EXERCISE DIRECTIONS. Print the listing exactly as it stands. Skip every picture.

------ EXERCISE MATERIAL

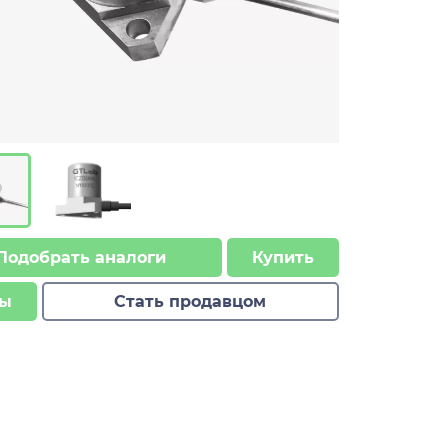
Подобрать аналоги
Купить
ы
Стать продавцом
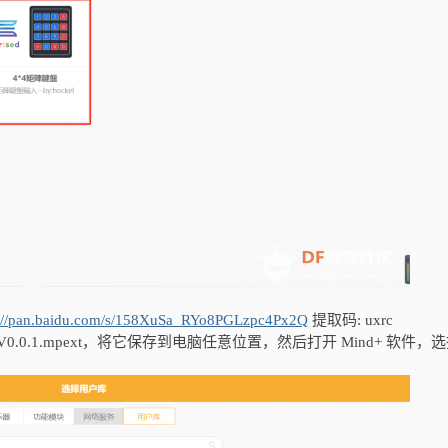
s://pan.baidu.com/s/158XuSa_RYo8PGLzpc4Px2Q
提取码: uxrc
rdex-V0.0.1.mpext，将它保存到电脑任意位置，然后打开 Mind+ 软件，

------------

SOLUTION FOR THIS TASK.
Подобрать аналоги
Купить
ы
Стать продавцом
s://pan.baidu.com/s/158XuSa_RYo8PGLzpc4Px2Q
提取码: uxrc
rdex-V0.0.1.mpext，将它保存到电脑任意位置，然后打开 Mind+ 软件，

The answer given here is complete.